ClickHouse Platform Adapter¶
The ClickHouse adapter provides high-performance columnar database execution for analytical benchmarks.
Overview¶
ClickHouse is an open-source column-oriented database management system that provides:
Columnar architecture - Optimized for analytical queries
Scalability - Support for petabyte-scale datasets
Flexible deployment - Server mode or embedded local mode
Compression - Columnar compression for storage efficiency
OLAP focus - Designed for analytical workloads
The ClickHouse adapter supports two modes:
Server mode - Connect to ClickHouse server (local or remote)
Local mode - Embedded execution using chDB library
Common use cases:
Analytical workloads
Large-scale benchmarking (100GB+)
Performance comparison with other columnar databases
Real-time analytics applications
Quick Start¶
Server Mode (Default)¶
from benchbox.tpch import TPCH
from benchbox.platforms.clickhouse import ClickHouseAdapter
# Connect to ClickHouse server
adapter = ClickHouseAdapter(
host="localhost",
port=9000,
database="benchmark",
username="default",
password=""
)
# Run benchmark
benchmark = TPCH(scale_factor=1.0)
results = benchmark.run_with_platform(adapter)
Local Mode (Embedded)¶
from benchbox.platforms.clickhouse import ClickHouseAdapter
# Embedded ClickHouse with chDB
adapter = ClickHouseAdapter(
mode="local",
data_path="./benchmark.chdb" # Optional persistent storage
)
# Run benchmark
benchmark = TPCH(scale_factor=0.1)
results = benchmark.run_with_platform(adapter)
API Reference¶
ClickHouseAdapter Class¶
- class ClickHouseAdapter(**config)[source]¶
Bases:
ClickHouseMetadataMixin,ClickHouseSetupMixin,ClickHouseDiagnosticsMixin,ClickHouseWorkloadMixin,ClickHouseTuningMixin,PlatformAdapterHigh-level adapter coordinating ClickHouse operations.
- Known Limitations:
TPC-DS queries with known incompatibilities: - Query 14: INTERSECT DISTINCT requires manual alias addition - Query 30: Query plan cloning not implemented for aggregation steps (Code: 48) - Query 66: Nested aggregation not supported - requires query rewrite - Query 81: Query plan cloning not implemented for aggregation steps (Code: 48)
These queries may fail even with transformations applied and require manual query rewriting or ClickHouse engine improvements.
- KNOWN_INCOMPATIBLE_QUERIES = {'tpcds': [14, 30, 66, 81]}¶
Constructor Parameters¶
Server Mode:
ClickHouseAdapter(
mode: str = "server",
host: str = "localhost",
port: int = 9000,
database: str = "default",
username: str = "default",
password: str = "",
secure: bool = False,
compression: bool = False,
max_memory_usage: str = "8GB",
max_execution_time: int = 300,
max_threads: int = 8
)
Local Mode:
ClickHouseAdapter(
mode: str = "local",
data_path: Optional[str] = None,
max_memory_usage: str = "4GB",
max_execution_time: int = 300,
max_threads: int = 4
)
Parameters:
Connection (Server Mode):
mode (str): Connection mode - “server” (default) or “local”
host (str): Server hostname or IP address.

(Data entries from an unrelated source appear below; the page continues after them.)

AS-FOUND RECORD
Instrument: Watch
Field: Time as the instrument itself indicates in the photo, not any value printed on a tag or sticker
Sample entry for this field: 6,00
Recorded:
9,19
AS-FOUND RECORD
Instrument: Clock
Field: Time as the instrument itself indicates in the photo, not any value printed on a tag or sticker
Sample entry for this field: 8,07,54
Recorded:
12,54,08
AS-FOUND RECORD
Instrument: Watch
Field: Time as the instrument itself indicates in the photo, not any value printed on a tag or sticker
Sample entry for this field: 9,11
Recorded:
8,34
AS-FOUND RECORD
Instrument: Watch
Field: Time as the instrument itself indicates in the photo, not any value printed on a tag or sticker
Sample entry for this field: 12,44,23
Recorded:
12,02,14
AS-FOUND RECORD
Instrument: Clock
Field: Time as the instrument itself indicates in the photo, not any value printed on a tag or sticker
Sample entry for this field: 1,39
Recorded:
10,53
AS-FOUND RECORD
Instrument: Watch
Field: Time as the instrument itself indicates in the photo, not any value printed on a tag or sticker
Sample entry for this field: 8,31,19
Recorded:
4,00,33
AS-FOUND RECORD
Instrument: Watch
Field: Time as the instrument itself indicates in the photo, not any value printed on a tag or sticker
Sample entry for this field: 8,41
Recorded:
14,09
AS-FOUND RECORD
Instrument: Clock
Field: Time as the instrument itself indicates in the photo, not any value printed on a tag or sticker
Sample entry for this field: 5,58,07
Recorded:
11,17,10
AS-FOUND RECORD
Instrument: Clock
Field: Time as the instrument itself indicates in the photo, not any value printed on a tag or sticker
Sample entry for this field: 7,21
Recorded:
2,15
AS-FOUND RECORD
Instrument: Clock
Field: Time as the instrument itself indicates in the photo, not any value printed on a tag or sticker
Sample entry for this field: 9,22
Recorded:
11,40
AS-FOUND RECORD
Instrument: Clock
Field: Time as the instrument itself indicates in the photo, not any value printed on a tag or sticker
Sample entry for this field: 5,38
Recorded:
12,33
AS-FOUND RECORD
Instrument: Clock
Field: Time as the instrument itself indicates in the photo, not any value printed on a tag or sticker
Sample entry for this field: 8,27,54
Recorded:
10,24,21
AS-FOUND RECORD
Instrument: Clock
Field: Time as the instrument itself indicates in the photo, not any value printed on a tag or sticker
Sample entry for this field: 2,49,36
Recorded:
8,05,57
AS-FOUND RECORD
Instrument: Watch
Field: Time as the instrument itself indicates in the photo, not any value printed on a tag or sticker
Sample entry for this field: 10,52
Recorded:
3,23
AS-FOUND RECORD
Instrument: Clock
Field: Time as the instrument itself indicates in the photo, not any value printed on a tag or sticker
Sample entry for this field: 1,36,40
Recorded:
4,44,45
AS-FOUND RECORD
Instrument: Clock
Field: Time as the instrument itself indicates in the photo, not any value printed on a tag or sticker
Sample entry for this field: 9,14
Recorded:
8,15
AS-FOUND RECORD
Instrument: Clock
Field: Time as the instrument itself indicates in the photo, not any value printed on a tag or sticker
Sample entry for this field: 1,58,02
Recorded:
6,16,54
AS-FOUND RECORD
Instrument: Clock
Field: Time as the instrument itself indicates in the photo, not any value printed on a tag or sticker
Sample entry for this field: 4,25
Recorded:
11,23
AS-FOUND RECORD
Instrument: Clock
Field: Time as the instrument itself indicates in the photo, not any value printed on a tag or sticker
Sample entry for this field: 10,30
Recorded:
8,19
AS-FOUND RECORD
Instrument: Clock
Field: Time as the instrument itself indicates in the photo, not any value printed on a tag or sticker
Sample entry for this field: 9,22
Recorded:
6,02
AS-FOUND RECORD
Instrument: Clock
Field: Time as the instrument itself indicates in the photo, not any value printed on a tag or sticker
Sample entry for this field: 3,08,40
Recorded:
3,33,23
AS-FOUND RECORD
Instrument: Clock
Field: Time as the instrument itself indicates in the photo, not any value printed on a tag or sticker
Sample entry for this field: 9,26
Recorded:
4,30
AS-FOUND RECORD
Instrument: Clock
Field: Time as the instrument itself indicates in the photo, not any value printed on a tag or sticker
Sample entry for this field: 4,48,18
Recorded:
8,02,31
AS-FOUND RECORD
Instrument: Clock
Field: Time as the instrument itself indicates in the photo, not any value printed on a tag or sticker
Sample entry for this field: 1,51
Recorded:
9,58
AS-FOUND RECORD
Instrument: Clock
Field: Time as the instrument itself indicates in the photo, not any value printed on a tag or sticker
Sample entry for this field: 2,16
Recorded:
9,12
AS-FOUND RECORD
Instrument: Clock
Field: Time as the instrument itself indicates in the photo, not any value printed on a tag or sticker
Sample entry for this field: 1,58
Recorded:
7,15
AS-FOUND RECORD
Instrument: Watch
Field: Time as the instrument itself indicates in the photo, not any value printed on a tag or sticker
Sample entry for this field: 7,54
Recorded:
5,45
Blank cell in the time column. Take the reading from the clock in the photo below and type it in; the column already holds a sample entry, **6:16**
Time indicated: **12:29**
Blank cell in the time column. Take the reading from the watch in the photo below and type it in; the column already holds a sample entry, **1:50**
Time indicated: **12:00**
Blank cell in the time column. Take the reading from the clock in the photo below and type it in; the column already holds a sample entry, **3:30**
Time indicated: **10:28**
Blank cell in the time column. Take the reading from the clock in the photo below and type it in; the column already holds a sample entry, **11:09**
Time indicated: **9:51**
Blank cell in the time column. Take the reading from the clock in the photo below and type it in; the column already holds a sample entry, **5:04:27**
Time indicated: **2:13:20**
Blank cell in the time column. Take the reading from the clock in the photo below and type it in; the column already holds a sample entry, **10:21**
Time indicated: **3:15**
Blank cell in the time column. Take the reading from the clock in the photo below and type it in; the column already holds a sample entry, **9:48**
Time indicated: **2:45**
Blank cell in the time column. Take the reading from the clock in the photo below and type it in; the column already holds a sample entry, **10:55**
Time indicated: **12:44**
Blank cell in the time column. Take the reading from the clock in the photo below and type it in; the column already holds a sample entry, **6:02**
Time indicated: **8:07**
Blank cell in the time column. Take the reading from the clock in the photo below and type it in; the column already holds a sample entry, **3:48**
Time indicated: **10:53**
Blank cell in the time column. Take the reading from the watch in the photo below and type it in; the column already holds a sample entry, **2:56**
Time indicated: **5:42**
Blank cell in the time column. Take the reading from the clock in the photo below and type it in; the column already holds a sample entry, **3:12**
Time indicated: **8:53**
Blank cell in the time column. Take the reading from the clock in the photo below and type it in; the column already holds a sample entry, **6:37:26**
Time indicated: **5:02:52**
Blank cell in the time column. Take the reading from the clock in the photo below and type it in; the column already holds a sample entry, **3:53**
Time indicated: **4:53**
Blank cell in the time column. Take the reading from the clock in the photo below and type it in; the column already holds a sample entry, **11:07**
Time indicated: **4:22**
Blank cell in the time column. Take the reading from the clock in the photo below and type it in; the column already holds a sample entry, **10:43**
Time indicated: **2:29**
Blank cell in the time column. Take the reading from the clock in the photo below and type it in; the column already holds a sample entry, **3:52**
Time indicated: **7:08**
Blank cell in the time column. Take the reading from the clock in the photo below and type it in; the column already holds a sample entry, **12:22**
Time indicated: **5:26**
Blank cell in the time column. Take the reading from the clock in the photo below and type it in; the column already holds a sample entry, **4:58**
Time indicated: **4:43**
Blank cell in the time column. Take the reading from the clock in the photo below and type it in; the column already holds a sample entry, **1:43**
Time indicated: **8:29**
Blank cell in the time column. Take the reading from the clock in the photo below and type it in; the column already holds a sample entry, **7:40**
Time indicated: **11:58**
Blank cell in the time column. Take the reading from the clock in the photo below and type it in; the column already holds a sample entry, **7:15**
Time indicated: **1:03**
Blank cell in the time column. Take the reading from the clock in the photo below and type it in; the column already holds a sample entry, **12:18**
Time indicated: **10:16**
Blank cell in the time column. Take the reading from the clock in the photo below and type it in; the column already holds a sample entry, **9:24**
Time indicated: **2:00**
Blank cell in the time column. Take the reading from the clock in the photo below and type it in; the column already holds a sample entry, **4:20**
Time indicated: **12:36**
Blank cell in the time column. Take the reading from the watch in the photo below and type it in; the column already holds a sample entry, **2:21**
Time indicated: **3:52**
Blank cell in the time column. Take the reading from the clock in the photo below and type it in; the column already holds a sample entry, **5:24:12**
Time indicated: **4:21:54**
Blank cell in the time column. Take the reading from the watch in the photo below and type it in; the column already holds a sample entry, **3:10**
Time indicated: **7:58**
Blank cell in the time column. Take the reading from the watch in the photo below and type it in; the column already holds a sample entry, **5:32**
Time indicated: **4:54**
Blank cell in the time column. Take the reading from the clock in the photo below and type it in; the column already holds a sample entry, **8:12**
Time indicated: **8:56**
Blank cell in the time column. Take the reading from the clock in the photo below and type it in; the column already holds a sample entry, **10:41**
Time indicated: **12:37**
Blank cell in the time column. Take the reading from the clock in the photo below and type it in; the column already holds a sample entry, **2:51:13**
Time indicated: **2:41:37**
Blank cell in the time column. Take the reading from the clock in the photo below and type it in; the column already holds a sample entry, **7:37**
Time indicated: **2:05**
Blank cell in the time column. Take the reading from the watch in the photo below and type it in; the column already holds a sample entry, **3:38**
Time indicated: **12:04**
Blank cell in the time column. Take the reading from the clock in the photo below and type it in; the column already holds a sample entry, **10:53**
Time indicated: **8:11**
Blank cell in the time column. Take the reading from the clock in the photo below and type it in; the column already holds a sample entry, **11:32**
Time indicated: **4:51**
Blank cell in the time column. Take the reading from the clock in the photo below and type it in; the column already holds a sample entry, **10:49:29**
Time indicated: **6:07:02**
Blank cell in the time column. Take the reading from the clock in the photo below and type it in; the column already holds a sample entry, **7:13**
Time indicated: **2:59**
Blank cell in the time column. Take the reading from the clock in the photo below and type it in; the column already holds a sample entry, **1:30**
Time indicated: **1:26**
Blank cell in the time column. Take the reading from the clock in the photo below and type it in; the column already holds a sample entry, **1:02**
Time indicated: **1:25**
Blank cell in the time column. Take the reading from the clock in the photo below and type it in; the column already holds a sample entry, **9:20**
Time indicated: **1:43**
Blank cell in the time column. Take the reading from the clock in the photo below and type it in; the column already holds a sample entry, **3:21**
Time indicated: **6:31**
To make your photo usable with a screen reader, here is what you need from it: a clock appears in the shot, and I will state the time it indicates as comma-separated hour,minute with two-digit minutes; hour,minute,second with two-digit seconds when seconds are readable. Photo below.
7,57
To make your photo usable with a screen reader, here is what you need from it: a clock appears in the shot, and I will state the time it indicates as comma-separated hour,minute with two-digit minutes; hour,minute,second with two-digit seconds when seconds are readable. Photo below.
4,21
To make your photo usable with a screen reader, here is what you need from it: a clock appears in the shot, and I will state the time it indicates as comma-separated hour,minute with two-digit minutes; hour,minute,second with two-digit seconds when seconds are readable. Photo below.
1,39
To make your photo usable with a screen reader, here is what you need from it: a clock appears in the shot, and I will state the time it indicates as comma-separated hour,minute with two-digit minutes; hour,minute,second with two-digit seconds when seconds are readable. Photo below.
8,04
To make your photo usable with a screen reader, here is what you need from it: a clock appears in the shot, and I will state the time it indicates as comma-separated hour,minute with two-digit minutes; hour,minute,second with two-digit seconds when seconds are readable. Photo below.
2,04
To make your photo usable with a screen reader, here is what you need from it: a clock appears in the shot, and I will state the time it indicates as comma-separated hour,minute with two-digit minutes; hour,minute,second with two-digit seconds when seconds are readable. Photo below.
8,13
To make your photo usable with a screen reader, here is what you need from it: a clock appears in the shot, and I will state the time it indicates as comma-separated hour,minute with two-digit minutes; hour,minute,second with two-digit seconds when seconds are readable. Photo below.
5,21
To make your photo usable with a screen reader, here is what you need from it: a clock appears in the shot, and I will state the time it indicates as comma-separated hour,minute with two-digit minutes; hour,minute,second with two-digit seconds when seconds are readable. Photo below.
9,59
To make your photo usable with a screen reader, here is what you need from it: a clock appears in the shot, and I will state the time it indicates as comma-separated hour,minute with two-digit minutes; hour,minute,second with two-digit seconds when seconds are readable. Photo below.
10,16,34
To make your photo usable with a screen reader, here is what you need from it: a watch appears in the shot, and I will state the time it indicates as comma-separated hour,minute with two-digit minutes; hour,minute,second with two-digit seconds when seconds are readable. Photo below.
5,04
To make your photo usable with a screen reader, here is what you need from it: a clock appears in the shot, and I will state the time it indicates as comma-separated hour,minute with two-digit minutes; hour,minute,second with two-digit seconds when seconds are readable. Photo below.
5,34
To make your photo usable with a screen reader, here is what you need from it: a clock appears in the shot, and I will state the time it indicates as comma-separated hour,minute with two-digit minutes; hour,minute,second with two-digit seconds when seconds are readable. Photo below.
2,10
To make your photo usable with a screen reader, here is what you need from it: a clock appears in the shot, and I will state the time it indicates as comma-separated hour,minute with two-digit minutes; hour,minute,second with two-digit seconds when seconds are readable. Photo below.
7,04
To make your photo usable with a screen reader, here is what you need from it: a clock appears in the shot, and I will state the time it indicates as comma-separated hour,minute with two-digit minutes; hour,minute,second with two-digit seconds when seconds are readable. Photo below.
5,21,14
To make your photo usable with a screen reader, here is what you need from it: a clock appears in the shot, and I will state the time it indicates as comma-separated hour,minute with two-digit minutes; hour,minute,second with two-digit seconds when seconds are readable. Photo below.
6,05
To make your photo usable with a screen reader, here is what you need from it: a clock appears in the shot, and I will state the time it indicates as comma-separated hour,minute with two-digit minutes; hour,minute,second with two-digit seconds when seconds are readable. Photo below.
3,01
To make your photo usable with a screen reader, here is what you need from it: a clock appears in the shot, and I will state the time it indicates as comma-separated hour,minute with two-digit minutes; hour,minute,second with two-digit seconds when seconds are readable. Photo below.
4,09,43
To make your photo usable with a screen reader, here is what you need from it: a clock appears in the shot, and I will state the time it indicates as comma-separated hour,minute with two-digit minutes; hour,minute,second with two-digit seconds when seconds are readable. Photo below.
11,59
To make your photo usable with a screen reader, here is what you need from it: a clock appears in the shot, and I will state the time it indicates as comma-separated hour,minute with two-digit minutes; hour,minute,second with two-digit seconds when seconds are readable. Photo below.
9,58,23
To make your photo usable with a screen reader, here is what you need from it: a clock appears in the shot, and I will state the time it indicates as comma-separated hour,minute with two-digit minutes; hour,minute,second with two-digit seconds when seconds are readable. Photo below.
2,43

Default: “localhost”
port (int): Native protocol port. Default: 9000 (HTTP: 8123)
database (str): Database name. Default: “default”
username (str): Username for authentication. Default: “default”
password (str): Password for authentication. Default: “”
secure (bool): Use TLS/SSL connection. Default: False
compression (bool): Enable compression (disabled by default due to Python 3.13+ compatibility). Default: False
Performance:
max_memory_usage (str): Maximum memory per query. Default: “8GB” (server), “4GB” (local)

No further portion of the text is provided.